==== DATA

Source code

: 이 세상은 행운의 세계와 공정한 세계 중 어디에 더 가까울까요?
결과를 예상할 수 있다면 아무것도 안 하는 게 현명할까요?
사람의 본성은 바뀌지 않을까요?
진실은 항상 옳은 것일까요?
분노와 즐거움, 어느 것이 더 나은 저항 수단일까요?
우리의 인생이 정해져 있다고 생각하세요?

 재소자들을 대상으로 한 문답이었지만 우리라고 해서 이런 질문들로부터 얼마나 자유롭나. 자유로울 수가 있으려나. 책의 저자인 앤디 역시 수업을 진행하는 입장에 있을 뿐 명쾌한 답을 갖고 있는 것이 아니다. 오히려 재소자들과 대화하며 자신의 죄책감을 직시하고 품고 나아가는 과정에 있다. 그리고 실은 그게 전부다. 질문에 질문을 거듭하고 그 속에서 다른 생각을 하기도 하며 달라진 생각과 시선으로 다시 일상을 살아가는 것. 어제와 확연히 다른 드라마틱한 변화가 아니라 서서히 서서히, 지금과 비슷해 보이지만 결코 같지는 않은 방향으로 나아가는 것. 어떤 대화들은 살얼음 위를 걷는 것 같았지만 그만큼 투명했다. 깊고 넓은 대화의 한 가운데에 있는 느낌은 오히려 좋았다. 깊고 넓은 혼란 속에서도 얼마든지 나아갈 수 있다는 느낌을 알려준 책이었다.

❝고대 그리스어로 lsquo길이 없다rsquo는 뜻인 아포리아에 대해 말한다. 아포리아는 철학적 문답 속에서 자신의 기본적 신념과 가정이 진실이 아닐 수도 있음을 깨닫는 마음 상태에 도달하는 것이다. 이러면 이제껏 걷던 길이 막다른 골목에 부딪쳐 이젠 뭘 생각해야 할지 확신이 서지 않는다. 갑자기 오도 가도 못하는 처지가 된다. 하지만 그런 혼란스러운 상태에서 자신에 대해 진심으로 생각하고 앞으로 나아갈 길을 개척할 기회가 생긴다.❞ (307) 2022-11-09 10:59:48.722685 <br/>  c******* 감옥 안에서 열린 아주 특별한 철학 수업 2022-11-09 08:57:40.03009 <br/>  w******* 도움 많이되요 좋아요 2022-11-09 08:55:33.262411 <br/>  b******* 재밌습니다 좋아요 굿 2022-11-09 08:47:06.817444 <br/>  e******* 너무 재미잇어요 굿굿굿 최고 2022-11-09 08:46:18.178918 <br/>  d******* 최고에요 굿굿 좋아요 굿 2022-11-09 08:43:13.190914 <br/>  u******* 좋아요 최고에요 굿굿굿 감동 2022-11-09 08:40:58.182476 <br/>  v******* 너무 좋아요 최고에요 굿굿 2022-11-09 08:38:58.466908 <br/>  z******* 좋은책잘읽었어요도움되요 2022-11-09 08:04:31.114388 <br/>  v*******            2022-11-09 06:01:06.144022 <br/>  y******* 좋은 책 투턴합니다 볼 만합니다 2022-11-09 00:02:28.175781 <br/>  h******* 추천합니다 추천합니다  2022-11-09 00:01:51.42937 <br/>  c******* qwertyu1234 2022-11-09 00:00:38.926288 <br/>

========

• _TASK BRIEF_
Can you give the rows from the very beginning through the one containing "우리의 인생이 정해져 있다고 생각하세요?" as a numbered list, leaving out any blank lines?

• _YOUR SOLUTION_
1. Source code
2. : 이 세상은 행운의 세계와 공정한 세계 중 어디에 더 가까울까요?
3. 결과를 예상할 수 있다면 아무것도 안 하는 게 현명할까요?
4. 사람의 본성은 바뀌지 않을까요?
5. 진실은 항상 옳은 것일까요?
6. 분노와 즐거움, 어느 것이 더 나은 저항 수단일까요?
7. 우리의 인생이 정해져 있다고 생각하세요?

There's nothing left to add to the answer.